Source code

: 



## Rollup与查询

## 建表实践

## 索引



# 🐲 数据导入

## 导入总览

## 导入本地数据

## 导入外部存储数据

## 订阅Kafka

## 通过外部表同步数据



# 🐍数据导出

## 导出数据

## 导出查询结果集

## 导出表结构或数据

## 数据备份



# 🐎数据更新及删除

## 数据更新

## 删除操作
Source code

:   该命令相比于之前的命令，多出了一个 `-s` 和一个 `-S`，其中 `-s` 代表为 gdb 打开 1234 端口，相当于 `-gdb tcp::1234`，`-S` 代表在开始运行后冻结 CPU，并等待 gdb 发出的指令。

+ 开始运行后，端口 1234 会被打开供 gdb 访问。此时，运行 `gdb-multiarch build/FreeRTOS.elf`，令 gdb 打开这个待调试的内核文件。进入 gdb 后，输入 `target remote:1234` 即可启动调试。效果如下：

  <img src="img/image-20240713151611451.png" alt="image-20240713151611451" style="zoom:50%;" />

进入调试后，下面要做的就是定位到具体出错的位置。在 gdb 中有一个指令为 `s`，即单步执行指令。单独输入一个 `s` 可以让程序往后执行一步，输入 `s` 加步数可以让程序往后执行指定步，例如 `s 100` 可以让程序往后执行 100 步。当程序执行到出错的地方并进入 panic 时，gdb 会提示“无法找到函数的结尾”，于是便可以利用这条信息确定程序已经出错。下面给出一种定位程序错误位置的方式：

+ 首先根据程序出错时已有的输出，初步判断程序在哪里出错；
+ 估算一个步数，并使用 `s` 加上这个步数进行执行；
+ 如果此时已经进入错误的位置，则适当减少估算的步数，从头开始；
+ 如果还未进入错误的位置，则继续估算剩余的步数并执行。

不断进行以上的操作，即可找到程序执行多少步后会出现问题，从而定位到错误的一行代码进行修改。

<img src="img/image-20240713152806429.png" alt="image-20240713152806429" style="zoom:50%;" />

++++++

Task description: Pull out all lines containing the word "image" from the entries above.

Answer to this problem:
  <img src="img/image-20240713151611451.png" alt="image-20240713151611451" style="zoom:50%;" />
<img src="img/image-20240713152806429.png" alt="image-20240713152806429" style="zoom:50%;" />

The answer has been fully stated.